Getting the last of the stuff out of mum's place has however made a positive difference to my state of mind, and I now feel less encumbered by stuff. I had a bit of a panic yesterday afternoon thinking of all the things that need to still be done to make the big move south. This morning all those worries were allayed when the three fellows from the removals company turned up. We got the whole job finished in about 90 minutes, including moving two electric beds and a fridge out of my place down to the garage; I'll phone up the op-shop next week and they can come and take that stuff away.

Things are looking a lot better now.

Tuesday 13 January 2015

Thoughts about dad

I felt the walls were too high this morning after doing a bag of shredding. Most of the stuff I was doing was accounts material dad had put together from the year 2007 and when that was finished I went into the garage to take a look at the pile of the rest of dad's stuff in the alcove along the side wall. I sorted through a box of CD ROMs and carried a couple of small boxes of photos into mum's apartment but when I went back into the garage I just felt it was too much. The walls were too high.

Explore the material —
1. Does the diary excerpt support each statement below? Answer yes or no for each, quoting the words of the excerpt that decide it.
(a) The removals job took about 90 minutes.
(b) The writer phoned the op-shop that same morning.
(c) The accounts material being shredded came from the year 2007.
2. How would you sum up the diary excerpt in two sentences?
3. Answer these questions from the diary excerpt:
(a) How many fellows from the removals company turned up?
(b) What was moved out of the writer's place down to the garage?
(c) What did the writer carry into mum's apartment?
These records have no connection to the diary excerpt.

Dataset entries
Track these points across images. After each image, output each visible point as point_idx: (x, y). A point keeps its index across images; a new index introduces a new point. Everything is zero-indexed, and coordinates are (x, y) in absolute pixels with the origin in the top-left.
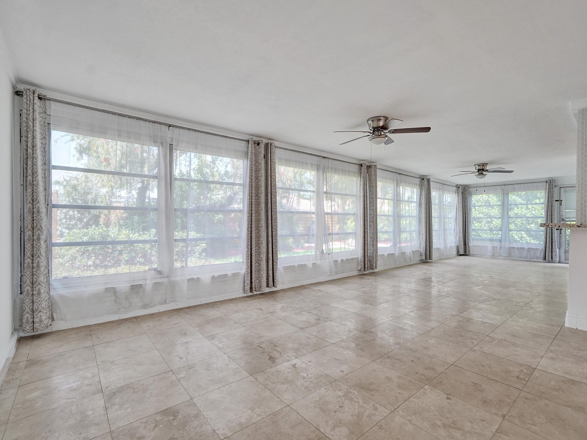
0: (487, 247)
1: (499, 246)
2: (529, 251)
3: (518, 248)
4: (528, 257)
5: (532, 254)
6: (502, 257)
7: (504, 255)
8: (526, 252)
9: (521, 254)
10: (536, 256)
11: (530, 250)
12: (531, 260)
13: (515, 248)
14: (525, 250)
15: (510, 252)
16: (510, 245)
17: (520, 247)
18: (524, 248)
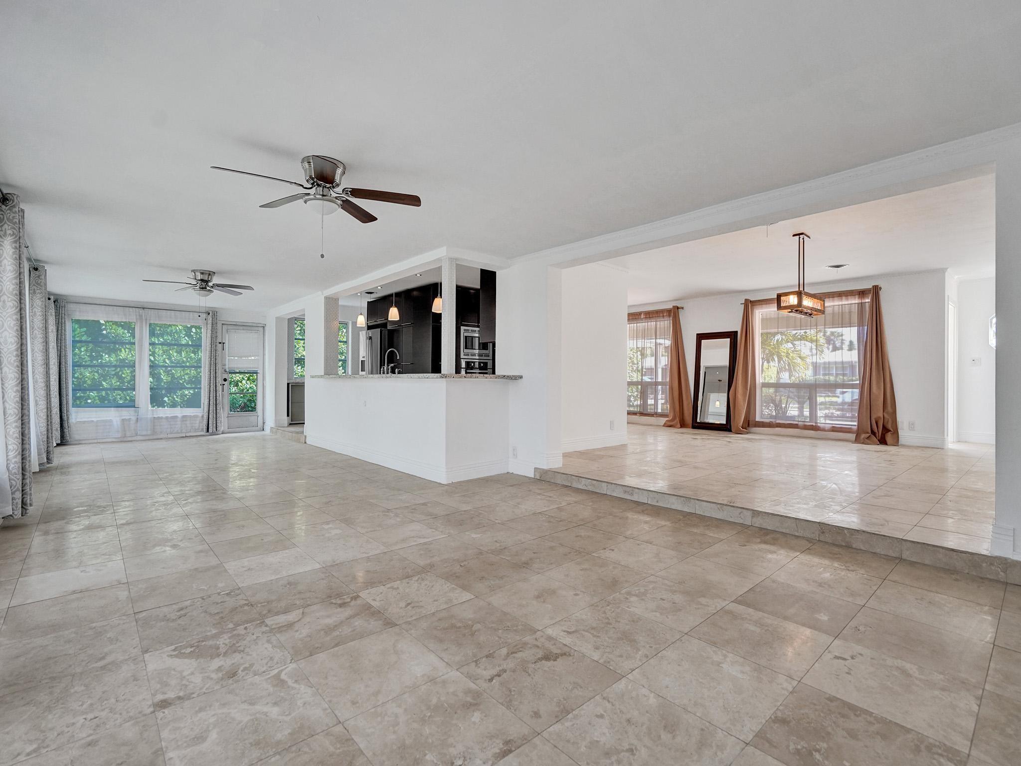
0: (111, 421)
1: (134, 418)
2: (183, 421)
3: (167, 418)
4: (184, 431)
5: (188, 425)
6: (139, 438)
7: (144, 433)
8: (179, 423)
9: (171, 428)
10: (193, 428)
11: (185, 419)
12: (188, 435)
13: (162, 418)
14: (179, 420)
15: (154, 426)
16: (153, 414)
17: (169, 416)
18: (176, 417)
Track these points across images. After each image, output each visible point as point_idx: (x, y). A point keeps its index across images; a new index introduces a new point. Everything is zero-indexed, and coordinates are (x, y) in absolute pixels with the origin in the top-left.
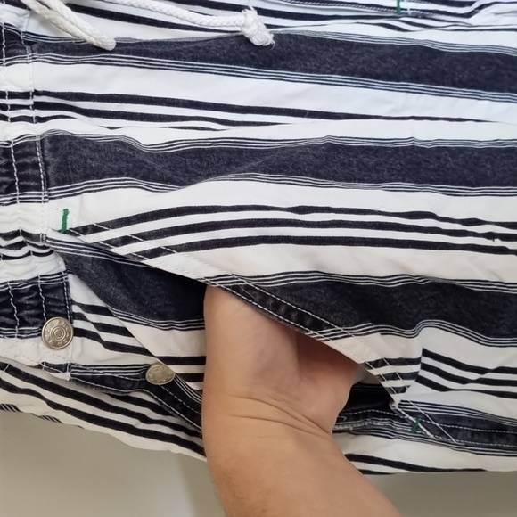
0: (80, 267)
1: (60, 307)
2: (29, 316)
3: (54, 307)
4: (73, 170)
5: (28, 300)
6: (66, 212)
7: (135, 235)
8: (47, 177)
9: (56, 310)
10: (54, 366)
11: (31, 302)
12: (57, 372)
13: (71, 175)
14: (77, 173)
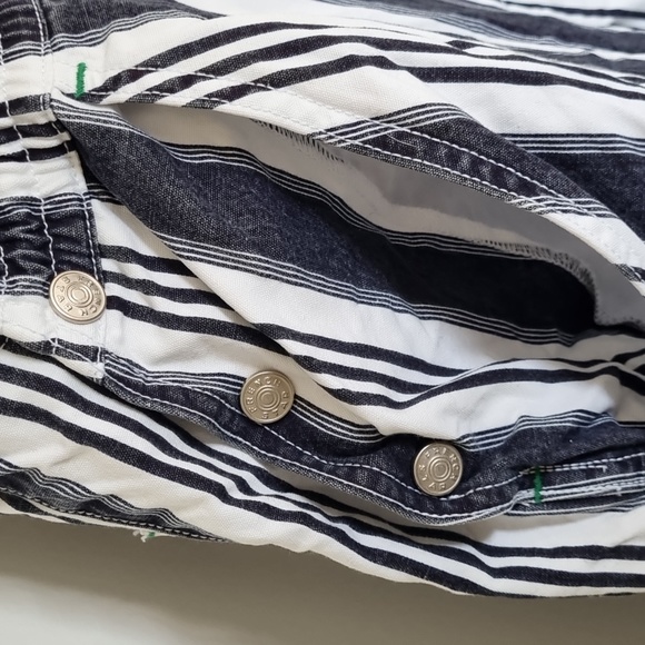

Answers given —
1.
(a) Yes: "We got the whole job finished in about 90 minutes"
(b) No: "I'll phone up the op-shop next week"
(c) Yes: "accounts material dad had put together from the year 2007"

2. Clearing the last things out of mum's place leaves the writer feeling less encumbered, and a panic about the move south eases when three removals workers finish the job in about 90 minutes. On Tuesday 13 January 2015, after shredding dad's accounts material from 2007 and sorting some of his things in the garage, the writer feels it is too much and that the walls are too high.

3.
(a) Three.
(b) Two electric beds and a fridge.
(c) A couple of small boxes of photos.